Could you copy out all of the records below exactly, leaving out every picture?

[DATA TO PROCESS Boundary: Start]

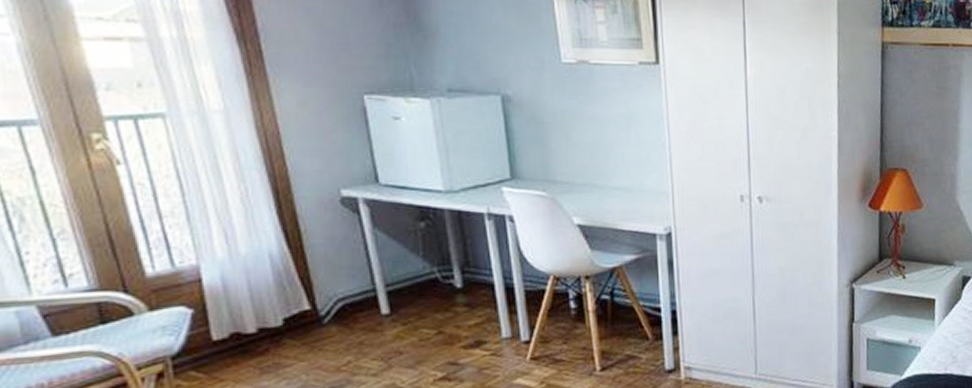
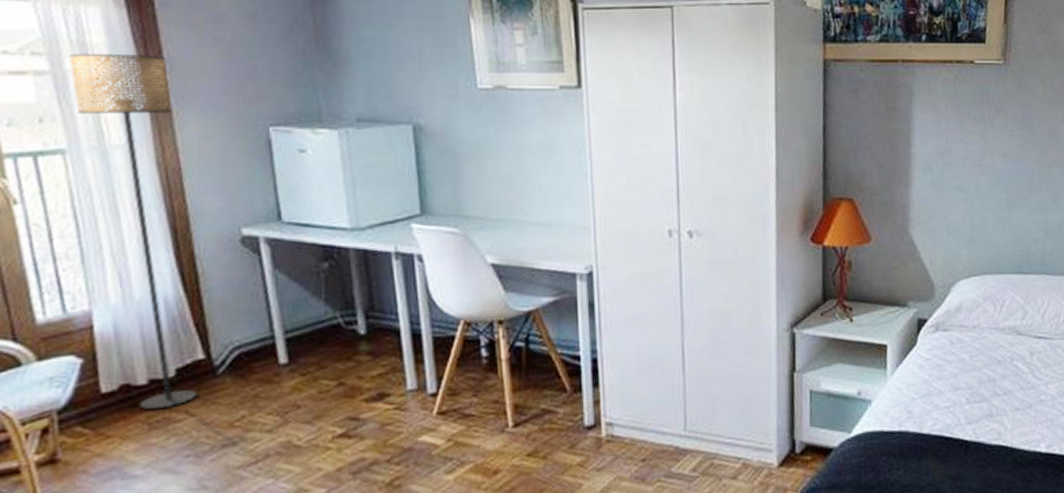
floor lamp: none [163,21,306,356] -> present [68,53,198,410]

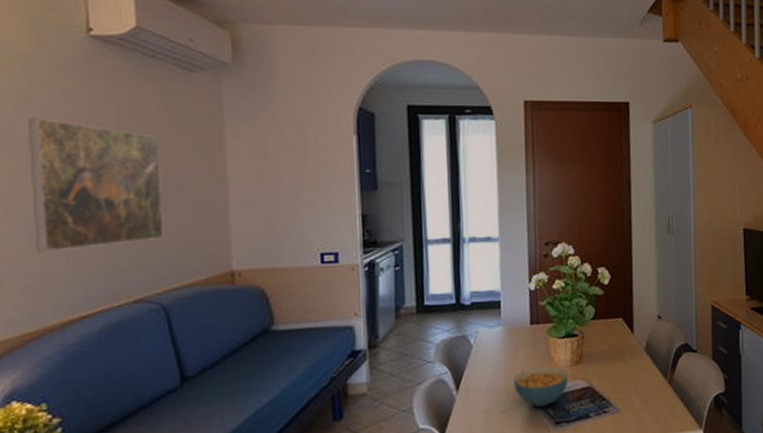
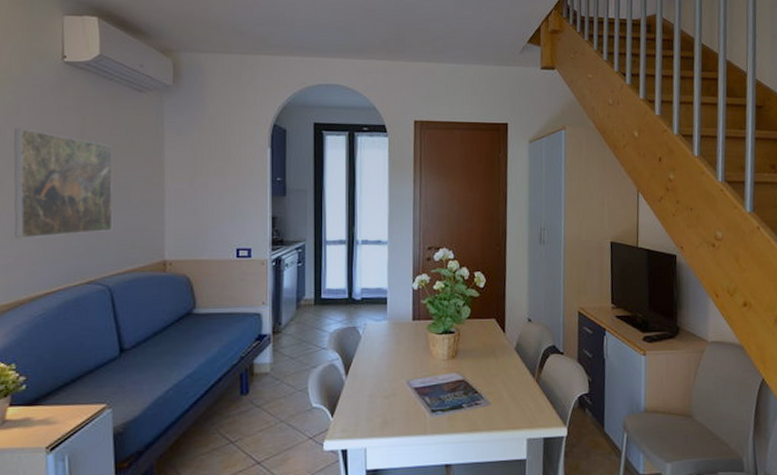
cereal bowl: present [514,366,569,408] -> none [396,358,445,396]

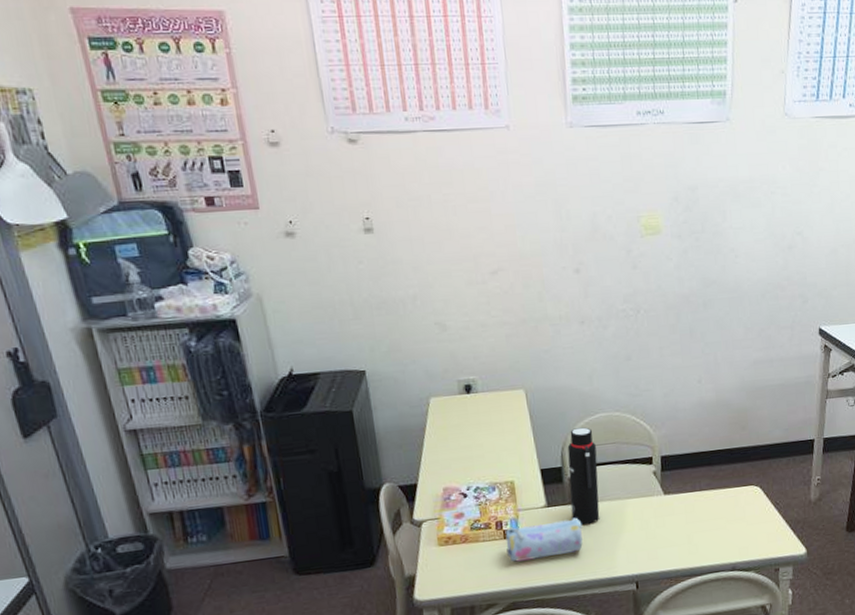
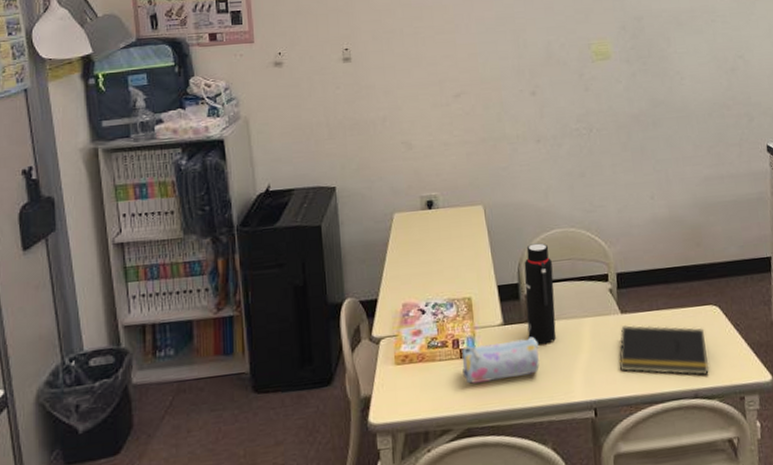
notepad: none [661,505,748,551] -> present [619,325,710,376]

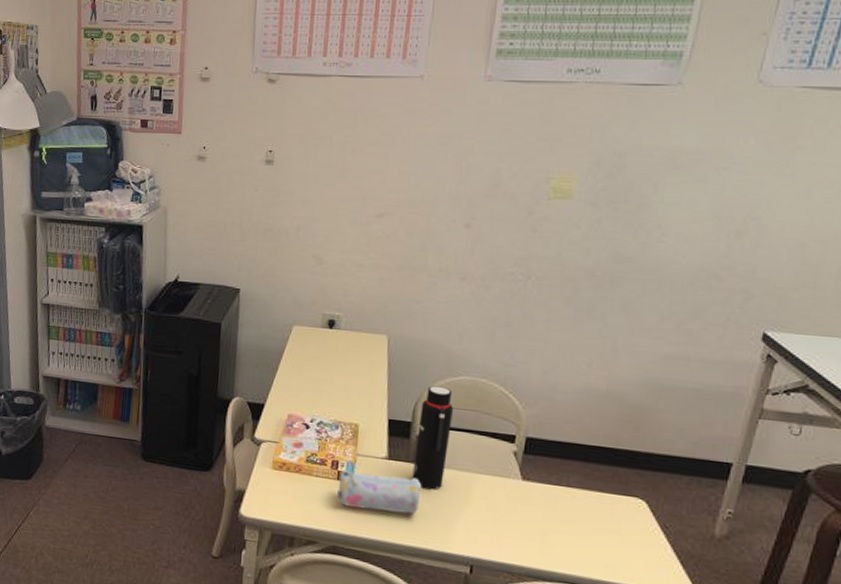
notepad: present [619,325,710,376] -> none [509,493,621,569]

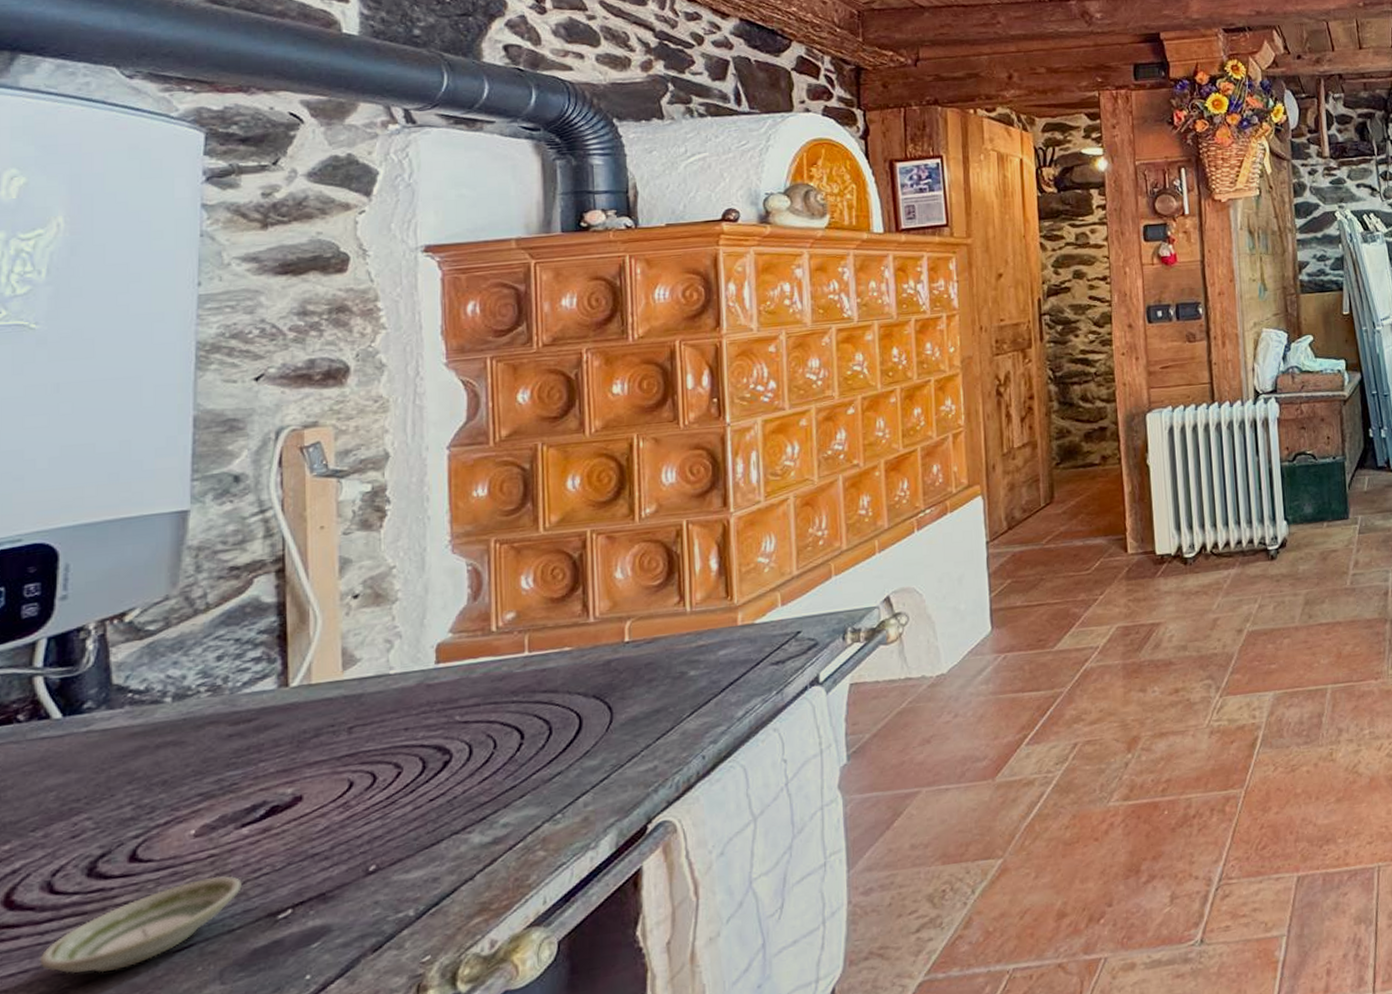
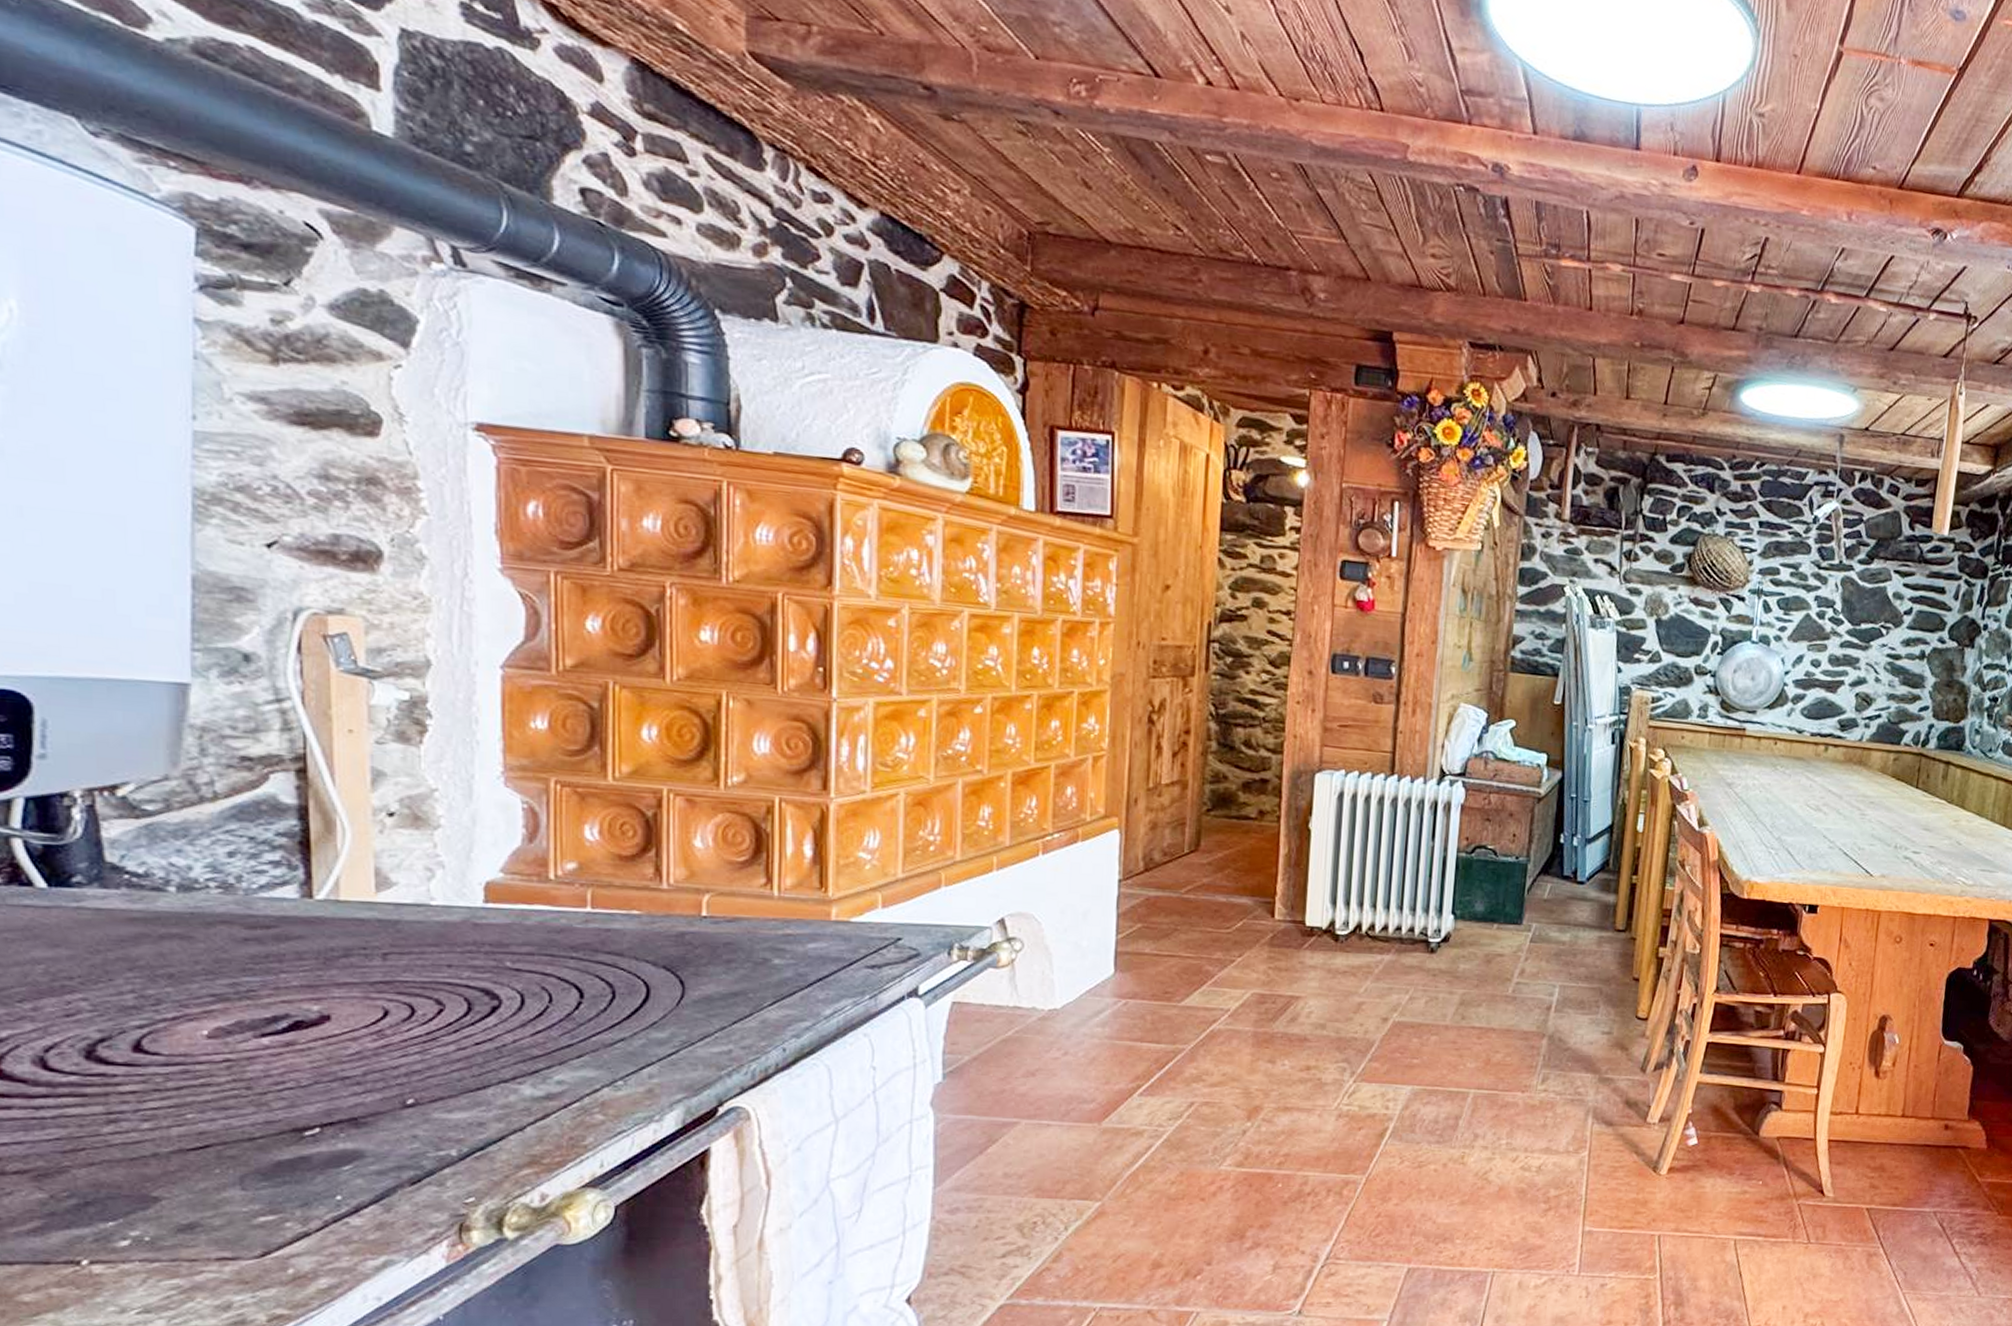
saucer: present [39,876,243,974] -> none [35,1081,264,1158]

[DATA TO PROCESS Boundary: End]

(REPLY):
floor lamp: none [163,21,306,356] -> present [68,53,198,410]

cereal bowl: present [514,366,569,408] -> none [396,358,445,396]

notepad: none [661,505,748,551] -> present [619,325,710,376]

notepad: present [619,325,710,376] -> none [509,493,621,569]

saucer: present [39,876,243,974] -> none [35,1081,264,1158]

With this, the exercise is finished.